I wrote before about lost friendships feeling like severed limbs. Well, I have since read evidence that when two people are together for so long, certain connections form in the brain that attaches those two people in a physical sense. I suppose this is what creates the bond between parents and child and between long-term friends. Like symbiotic plants, this happens so effectively that no one notices … until you have to separate them. With plants you could barely do this without killing either one or both in the process. With people, separating can apparently be the same as amputating a limb. And I can now testify that when you split from a love so deep and so long, it feels as though each of your limbs is being severed … slowly … with a blunt instrument … and no painkillers.
So there’s Archangel Michael standing in his skimpy white shorts, with his long blonde locks and his huge … wings. He is standing with a large sword raised high. I stand in my mind’s eye opposite my husband with all our chakras connected by a spaghetti-junction of fine cords binding us to the point that neither of us knows where one ends and the other begins. My mind prompts the archangel to bring his sword down swiftly, wrapping the cords around the blade and flicking them away. The pain rips at my energy source and makes me want to throw up. I wrap the image of myself and my husband separately in soothing violet light to protect and heal. It is a visualisation that is taught to me, not to obliterate the pain but to speed up the amputation.

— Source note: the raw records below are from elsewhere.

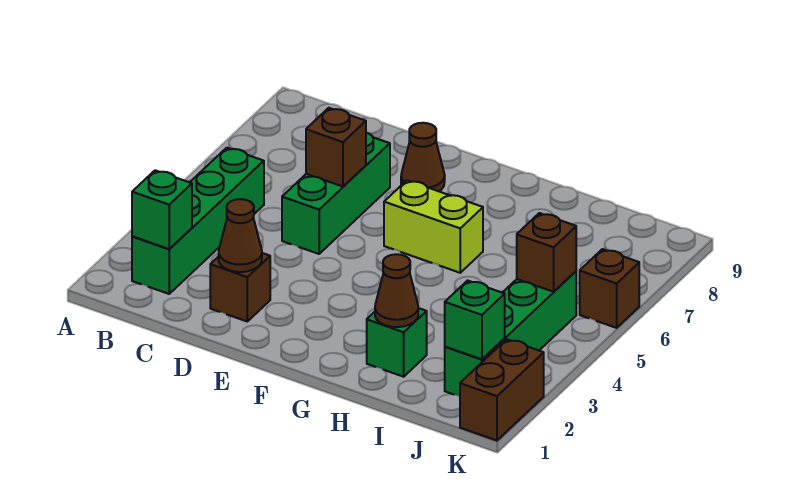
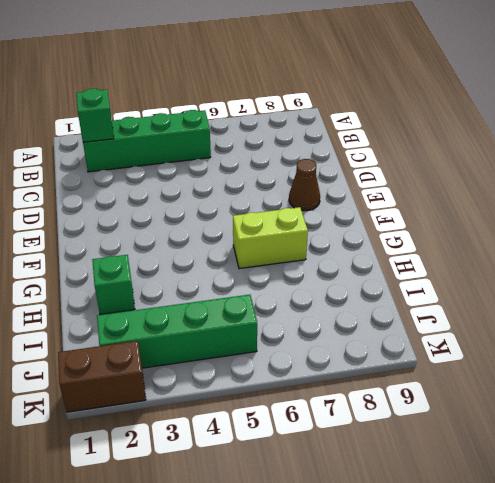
lime brick G6:G7 level 1 -> lime brick F6:G6 level 1
none -> brown brick D2 level 1
none -> green brick D5:D7 level 1
none -> brown brick K6 level 1

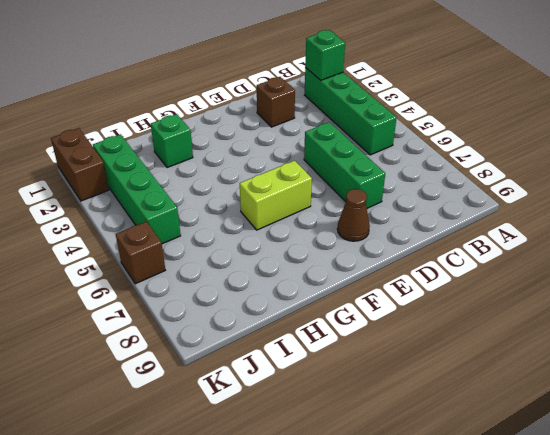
none -> brown cone D2 level 2
none -> brown brick D6 level 2
none -> brown cone H2 level 2

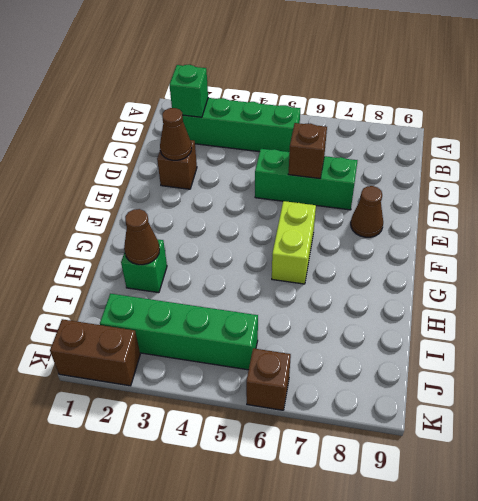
none -> green brick J2 level 2
none -> brown brick J5 level 2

When practised over and over again, the process was complete in a month. The amputation was a success but I emerged from the operating theatre a few weeks ago, limbs in tact, heart replaced but bruised and energy restored and contained. But everything comes at a cost and I am still waiting to find out the cost of the amputation … did it come at the cost of a husband, a best friend, a lover …? or perhaps, and more hopefully, just that part of all three that had manifested itself into a tumour-like growth that we can both thrive without?
The joy of my gift will reveal itself over time. And, yes, there is a lot of joy. Just like a person can feel a sense of joy after losing someone they love, this does not mean they are happy about the loss but that there is a part of themselves that has been reawakened … there is a new beginning.
There are no happy endings, only joyful beginnings.